Graceful degradation is harder to build than binary fail/succeed. It requires thinking, while you’re building in the daytime, about which functionality is truly critical and which can be shed under load. This is exactly the kind of thinking that doesn’t happen naturally, because when you’re building a feature you’re thinking about how it works when everything is working.
async def get_product_recommendations(user_id: str) -> list[Product]:
try:
# Try to get personalised recommendations
async with asyncio.timeout(0.5): # Hard 500ms limit
return await recommendation_service.get(user_id)
except (asyncio.TimeoutError, ServiceUnavailableError):
# Fall back to popular products — not personalised, but
# the page still works and the user gets something useful
logger.warning(
"recommendations.fallback",
user_id=user_id,
reason="recommendation_service_unavailable"
)
return await get_popular_products(limit=10)
The user gets recommendations either way. The recommendation service being down doesn’t take the page down. At 3am, this is the difference between a high-urgency incident and a background task.
The habit change
Everything above is a daytime activity. You write better logs while you’re implementing the feature, not while you’re debugging the incident. You write the runbook while you’re building the service, not while it’s on fire. You design graceful degradation when you’re thinking clearly about what can fail, not when it’s already failing.
The habit change is this: before you merge anything that touches a production code path, spend five minutes imagining the 3am scenario.
Not abstractly. Specifically. Imagine the alert fires at 3am. You’re looking at the logs from this code. What do the logs tell you? Imagine you’re looking at this PR as a potential cause of an incident. Does the description tell you what to check? Imagine the service needs to be rolled back right now. How long does it take? Imagine a dependency this code calls becomes unavailable. What happens to users?
If the answers to any of these questions are uncomfortable, you have specific things to fix before you merge. Not everything — you’re not trying to eliminate all risk, which is impossible. The specific things that would make the 3am scenario meaningfully harder than it needs to be.
This takes five minutes. It costs almost nothing in development time. It pays back in every future incident that’s thirty minutes shorter because past you had the foresight to write a useful log line.
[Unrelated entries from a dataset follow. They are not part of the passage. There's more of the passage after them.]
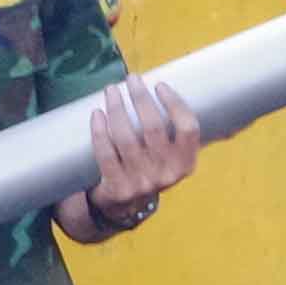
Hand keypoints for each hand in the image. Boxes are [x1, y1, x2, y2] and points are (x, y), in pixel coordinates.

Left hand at [67, 76, 206, 234]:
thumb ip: (179, 132)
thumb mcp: (172, 157)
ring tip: (111, 91)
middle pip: (153, 128)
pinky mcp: (117, 187)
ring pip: (126, 138)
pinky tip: (97, 113)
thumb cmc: (151, 166)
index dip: (175, 104)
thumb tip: (183, 89)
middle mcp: (166, 174)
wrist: (126, 205)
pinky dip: (99, 131)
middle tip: (132, 79)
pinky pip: (106, 153)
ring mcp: (141, 183)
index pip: (188, 129)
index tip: (160, 85)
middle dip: (141, 98)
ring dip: (116, 109)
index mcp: (186, 164)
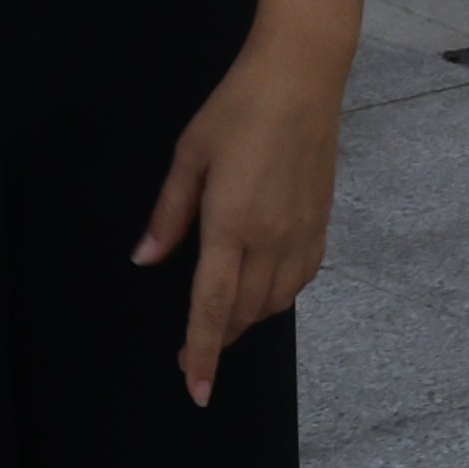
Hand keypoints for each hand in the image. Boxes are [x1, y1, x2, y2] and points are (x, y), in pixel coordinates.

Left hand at [135, 30, 343, 404]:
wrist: (301, 77)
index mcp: (231, 225)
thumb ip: (168, 215)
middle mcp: (271, 239)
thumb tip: (146, 260)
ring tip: (223, 319)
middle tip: (192, 352)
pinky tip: (262, 286)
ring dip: (248, 319)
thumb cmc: (237, 109)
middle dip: (220, 339)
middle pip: (245, 312)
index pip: (213, 307)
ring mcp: (302, 234)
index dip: (203, 352)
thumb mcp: (190, 155)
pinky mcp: (322, 224)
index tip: (196, 389)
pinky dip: (278, 295)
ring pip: (275, 301)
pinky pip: (300, 279)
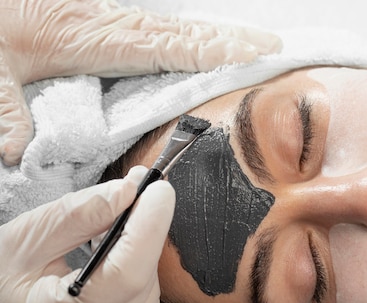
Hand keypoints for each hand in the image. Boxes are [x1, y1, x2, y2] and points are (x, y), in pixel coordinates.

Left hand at [0, 0, 281, 164]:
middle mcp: (110, 24)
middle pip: (185, 32)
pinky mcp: (104, 24)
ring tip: (253, 48)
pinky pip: (159, 32)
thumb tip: (18, 150)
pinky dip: (190, 40)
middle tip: (274, 48)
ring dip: (215, 38)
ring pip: (175, 30)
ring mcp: (110, 21)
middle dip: (232, 40)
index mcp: (92, 36)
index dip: (215, 50)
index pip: (168, 45)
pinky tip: (201, 50)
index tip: (258, 51)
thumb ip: (7, 108)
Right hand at [0, 166, 174, 302]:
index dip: (150, 226)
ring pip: (149, 290)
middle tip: (133, 198)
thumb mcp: (23, 242)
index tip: (159, 190)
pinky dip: (135, 278)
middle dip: (142, 233)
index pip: (128, 274)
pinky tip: (112, 266)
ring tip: (109, 238)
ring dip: (138, 256)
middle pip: (142, 278)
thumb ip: (78, 215)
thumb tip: (129, 191)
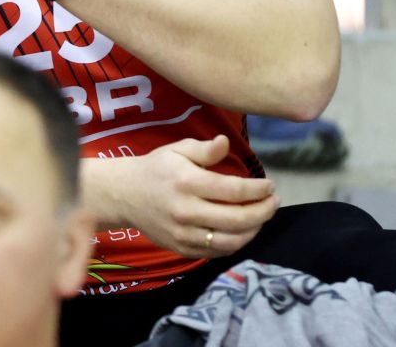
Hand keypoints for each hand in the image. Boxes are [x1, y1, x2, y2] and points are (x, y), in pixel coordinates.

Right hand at [109, 136, 278, 257]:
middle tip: (273, 203)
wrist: (123, 194)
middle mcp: (186, 210)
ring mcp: (183, 233)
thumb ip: (204, 149)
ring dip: (254, 231)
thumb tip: (225, 143)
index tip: (270, 186)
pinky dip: (235, 244)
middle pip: (238, 219)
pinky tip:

The teammate you haven’t met yet
There’s another version of this that extends beyond yourself. The code you write today will be debugged at 3am not just by future you but by your colleagues, by engineers who haven’t joined the team yet, by the person who will maintain this service after you’ve moved on.
These people will have no access to the context you have right now. They won’t know why you made this decision or what alternatives you considered or what edge cases you were aware of. What they’ll have is the code, the tests, the logs, and whatever documentation exists.
Writing for 3am is writing for them. The comment that explains why this timeout is 500ms and not 1000ms — that’s for the engineer who will question it during an incident. The log line that includes the customer tier — that’s for the person who needs to assess impact before they know what’s wrong. The PR description that explains what to check if something goes wrong — that’s for whoever is on call when it does.
The code you write is a letter to people you haven’t met, in situations you can’t predict, at hours neither of you would choose. Write it accordingly.
That’s not a philosophy. That’s engineering.